El currículum, ha escrito de Alba (Curriculum: Crisis, mito y perspectivas, Buenos Aires, 1998), “es una síntesis de elementos culturales (conocimientos, valores, costumbres, creencias, etc.) que conforman una propuesta política–educativa”. El currículum así entendido remite a un cruce de práctica diversas, en la cual entran los distintos elementos (epistémicos, políticos, sociales, culturales, jurídicos, económicos, etc.) que condicionan y determinan el quehacer educativo. La realidad es que, la “transformación” del Meduca ofrece una visión desarticulada de las disciplinas y una pésima fundamentación conceptual; además, no hace una evaluación crítica del contexto socio-cultural e institucional en los que la práctica pedagógica se realiza, y esto es deplorable.
Si la “transformación curricular” tiene alguna consecuencia, esta no será necesariamente una mejor educación. En el ámbito organizacional es frecuente que los agentes involucrados suelan preguntarse: ¿estaremos yendo hacia Abilene? La razón de la pregunta es inquirir, a raíz de la paradoja de Abilene, si las decisiones que se toman tienen un fundamento sólido (racional), o no lo tienen y se ejecutan porque ningún miembro está dispuesto a expresar objeciones.

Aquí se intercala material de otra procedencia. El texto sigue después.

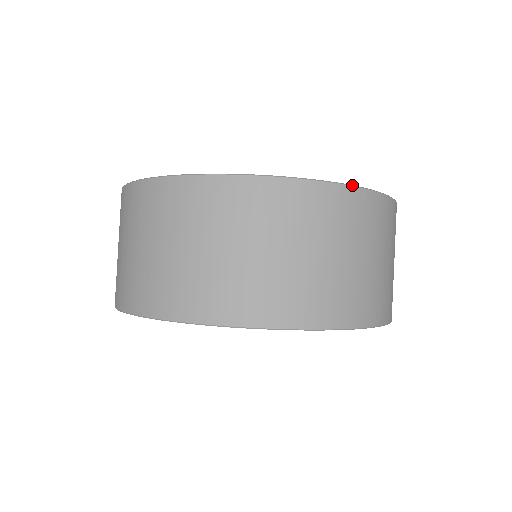
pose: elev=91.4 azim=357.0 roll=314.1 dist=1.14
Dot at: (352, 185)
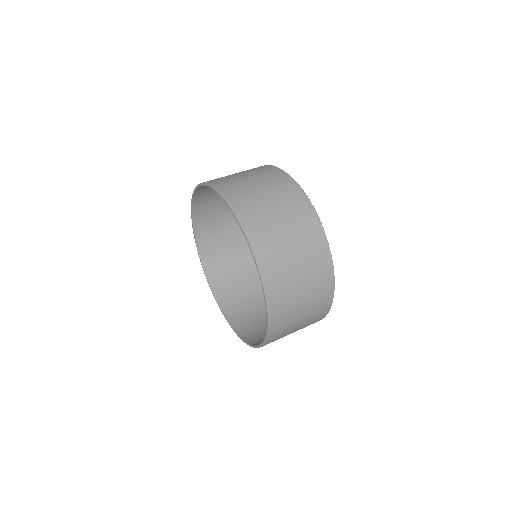
Dot at: occluded
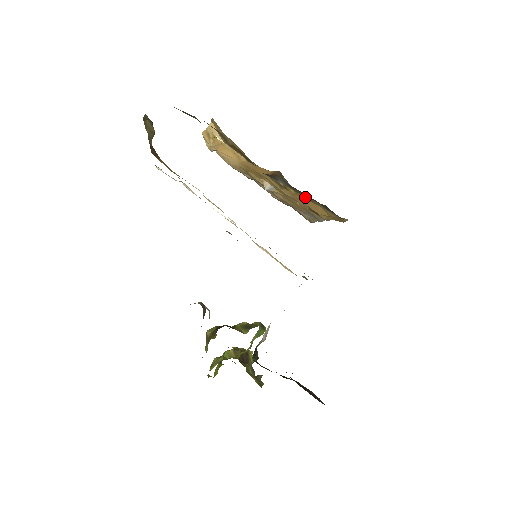
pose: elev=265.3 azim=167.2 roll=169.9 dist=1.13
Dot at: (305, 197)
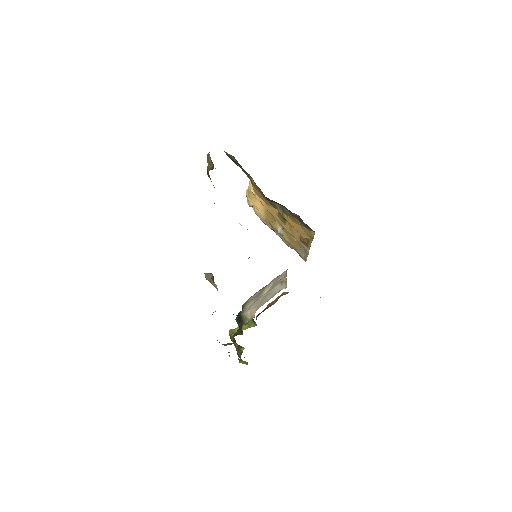
Dot at: (291, 217)
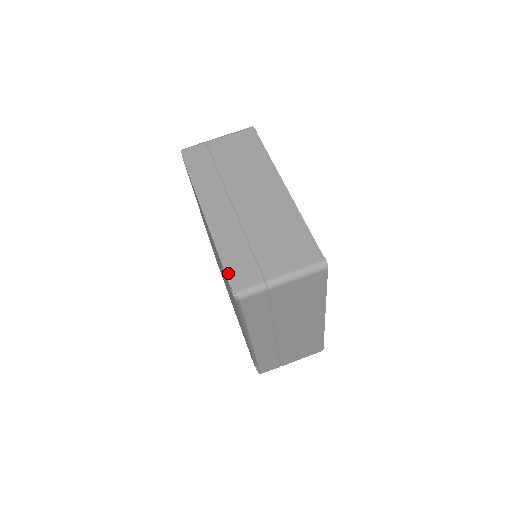
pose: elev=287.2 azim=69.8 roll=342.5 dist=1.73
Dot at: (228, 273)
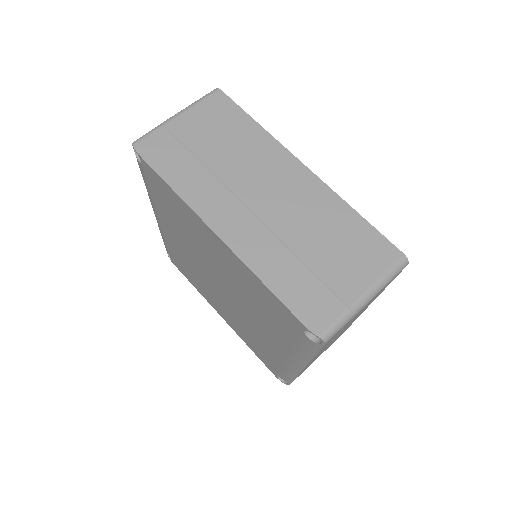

¿Estaremos en la dirección de Abilene en materia educativa? Me parece que sí. Para empezar, porque asumiendo la posición de los funcionarios del Meduca –posición que no ha sido debatida públicamente– se insiste en promover y aceptar algo que carece de fundamentos como si efectivamente los tuviera, porque se llama equivocadamente “transformación curricular” a cambios cosméticos en planes de estudios. Y también por temor. En efecto, el temor a expresar objeciones se traduce en temor a ser etiquetados como holgazanes, retrógrados, rojos de Frenadeso, o –en el caso de los funcionarios del Meduca y directores de colegios– a ser despedidos de sus cargos.
La educación nacional requiere de cambios, pero tales cambios desbordan la oferta académica o planes de estudio. Una transformación curricular, en el sentido dado a la palabra currículum, debiera dar cuentas de ese hecho.